My son-in-law hails from Vitebsk, Belarus, where their government thinks the same way and provides allotments called “Dachas” on the edge of town for apartment dwellers. They can even build accommodations on their Dachas for convenience in the summer.
Britain’s allotment gardens have been an institution since the Second World War when embargoes prevented imported foods from reaching them. The British government allotted land to the public, requiring them to grow their own food. When war ended, the populace had become so healthy, enjoying growing their own produce, that allotments became a way of life. In fact, because there is such an increased demand for allotments, some councils are cutting them in half to 1,333 square feet to accommodate more people.

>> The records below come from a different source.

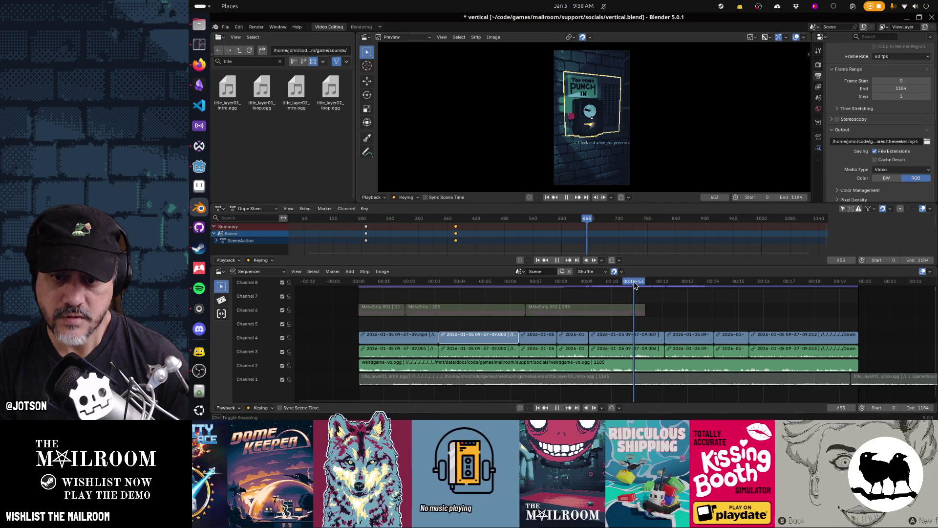
{"action": "key", "text": "k"}
{"action": "left_click", "coordinate": [647, 336]}
{"action": "left_click_drag", "start_coordinate": [635, 285], "coordinate": [639, 285]}
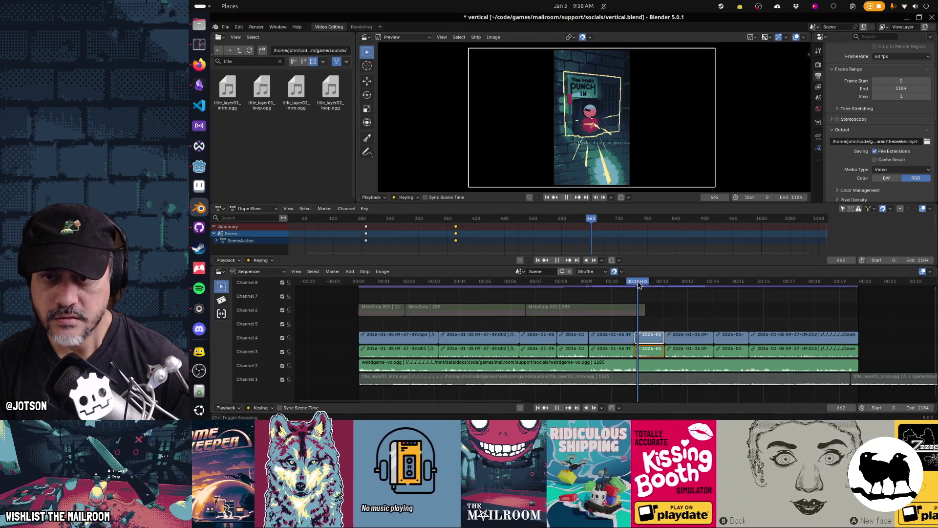
Enlarge that piece about 2.13×, reposition it, and review the zoom in playback.
{"action": "key", "text": "s"}
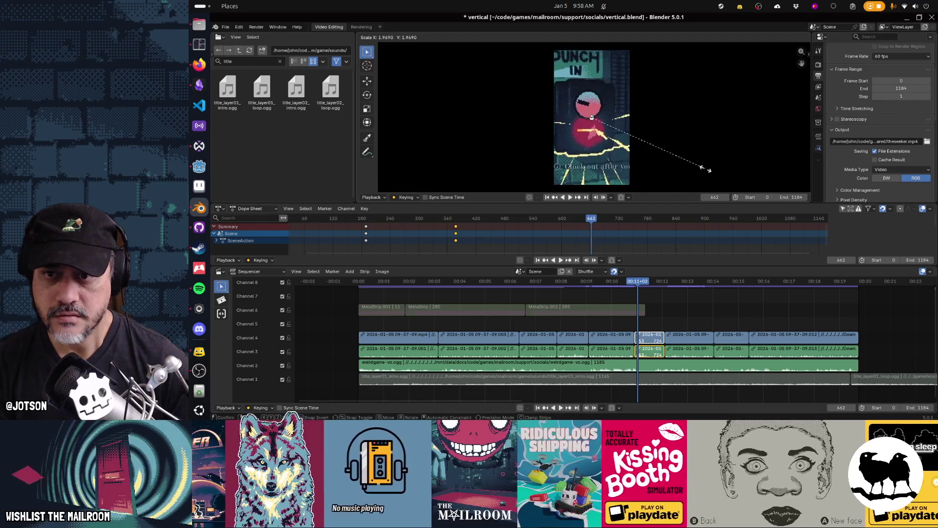
{"action": "key", "text": "g"}
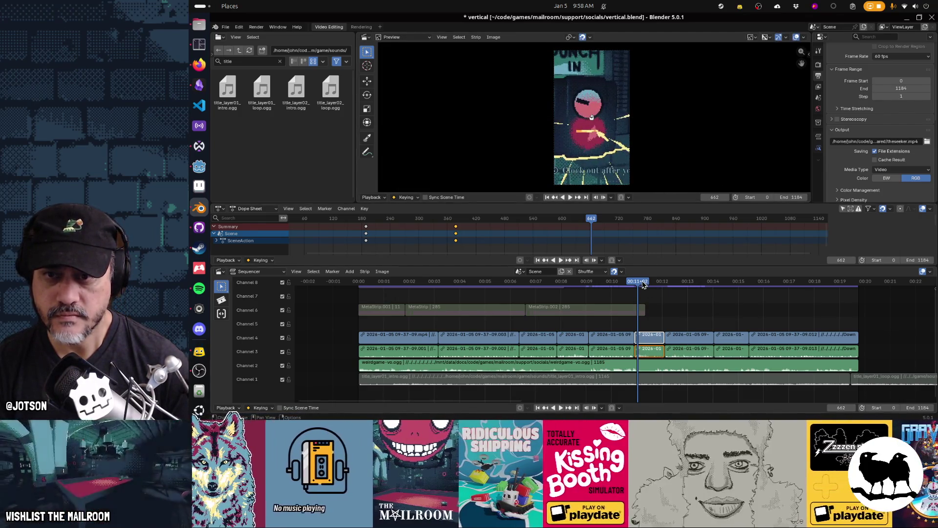
{"action": "key", "text": "Escape"}
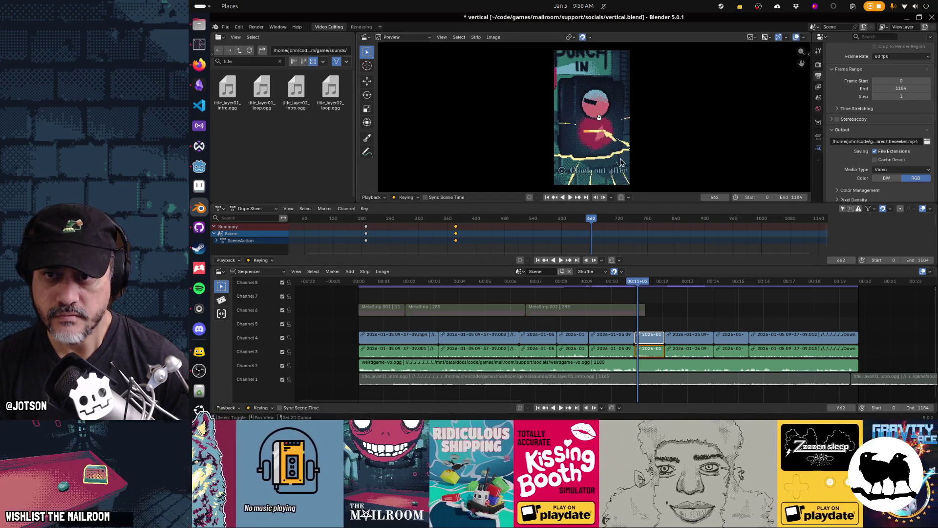
{"action": "left_click_drag", "start_coordinate": [638, 287], "coordinate": [591, 289]}
{"action": "key", "text": "space"}
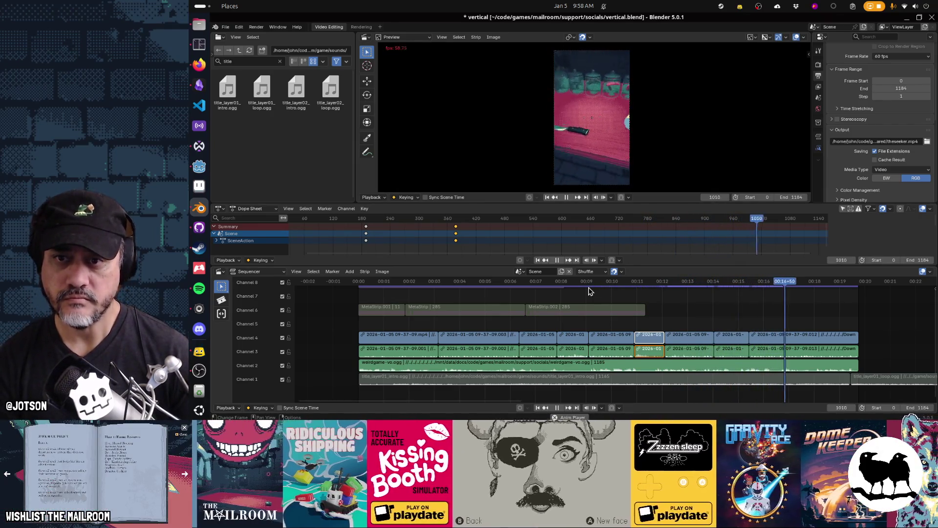
{"action": "key", "text": "space"}
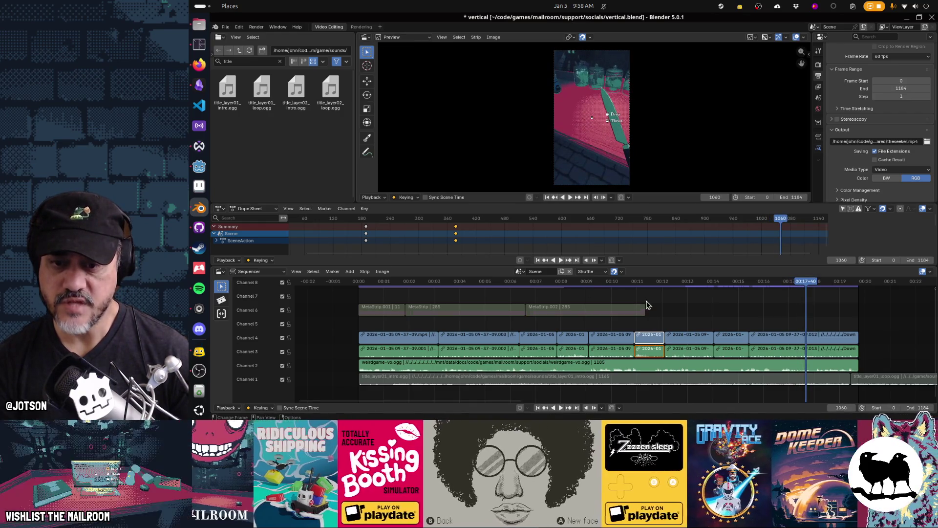
{"action": "key", "text": "ctrl+z"}
{"action": "key", "text": "ctrl+z"}
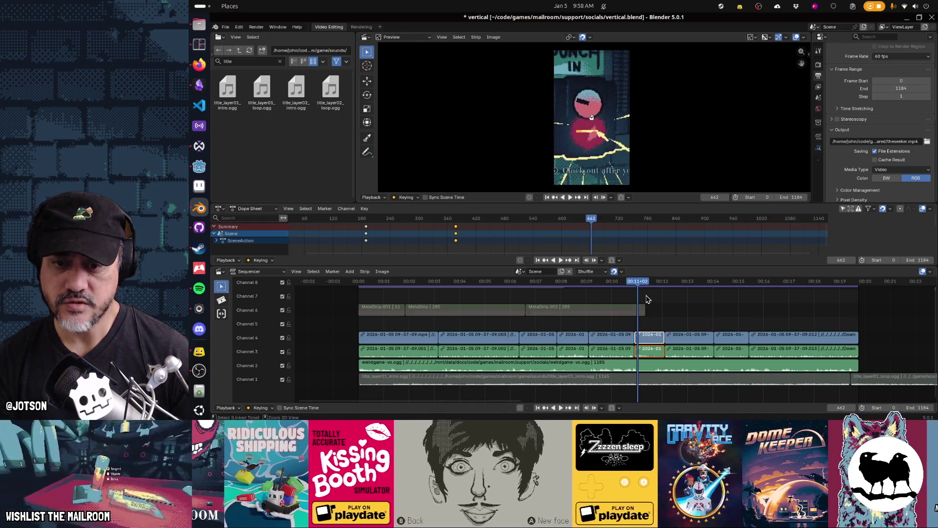
{"action": "key", "text": "ctrl+z"}
{"action": "key", "text": "ctrl+z"}
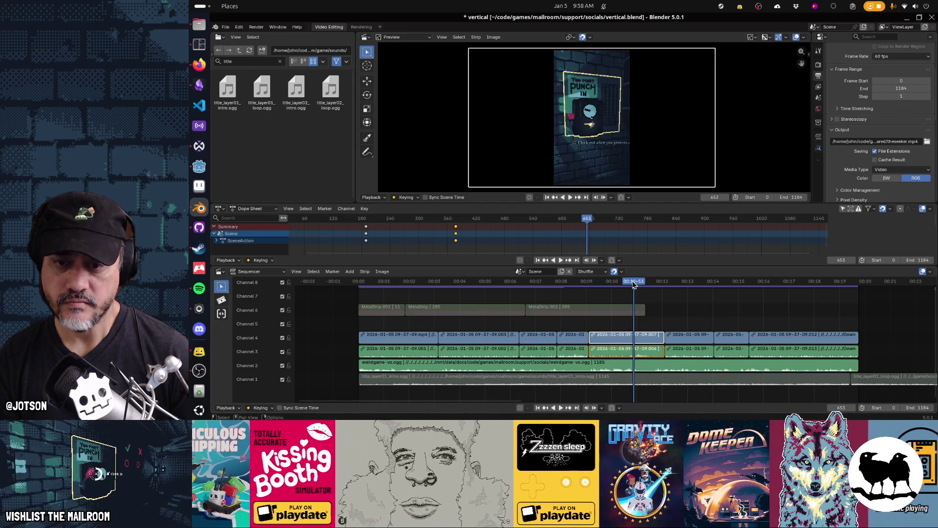
Play the edit back for review from just before the cut, then stop playback.
{"action": "left_click_drag", "start_coordinate": [630, 285], "coordinate": [624, 285]}
{"action": "key", "text": "space"}
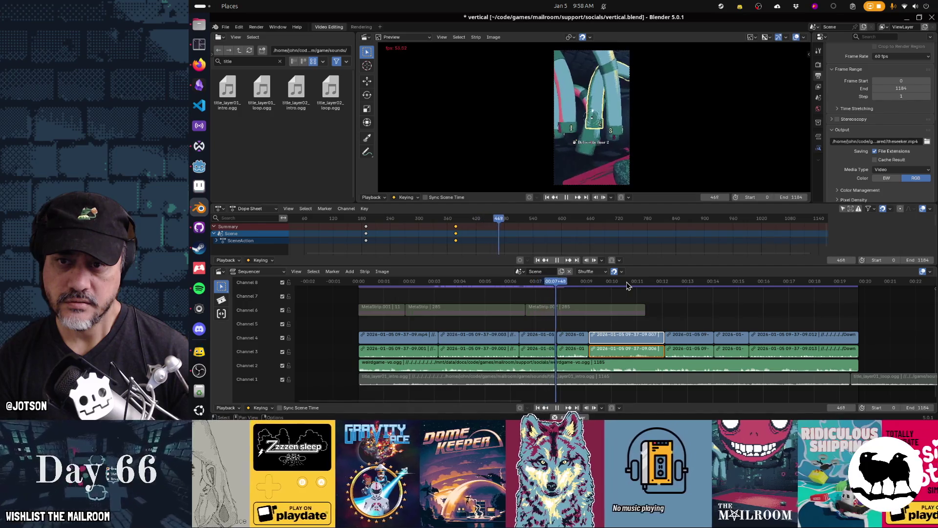
{"action": "key", "text": "space"}
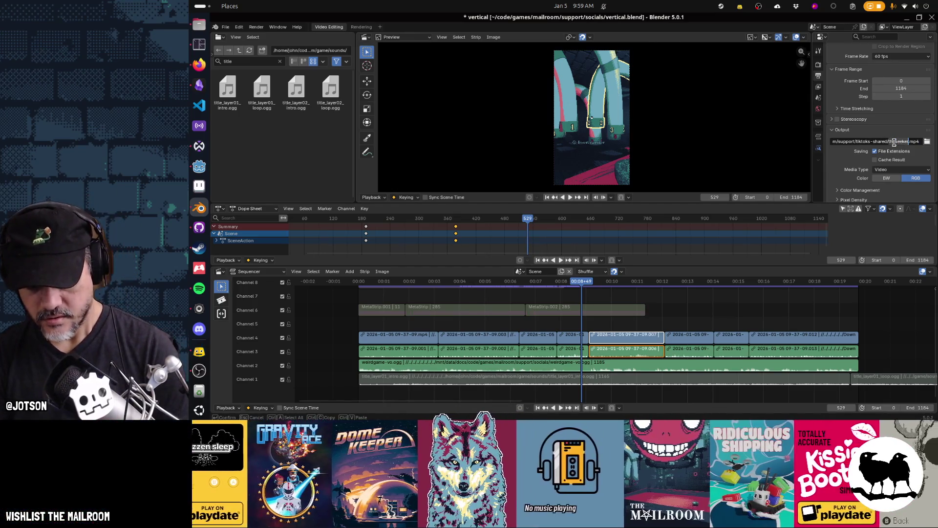
Set the output file to weird-vo.mp4 in tiktoks-shared and render the animation.
{"action": "type", "text": "rd-vo"}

The community garden I used to crop on Kent Road in Saanich was 1,000 square feet, a little smaller than half a British allotment. There are over 100 plots and there’s a wait list a mile long. Some folks are waiting two years for a plot.
With the rising cost of food and the prediction that, if Vancouver Island was cut off from the mainland, we’d have two and a half days’ worth of food before we ran out, one wonders why our governments haven’t made a concerted effort to provide space for people to grow food and why they don’t promulgate the idea? Why don’t they encourage self-sufficiency?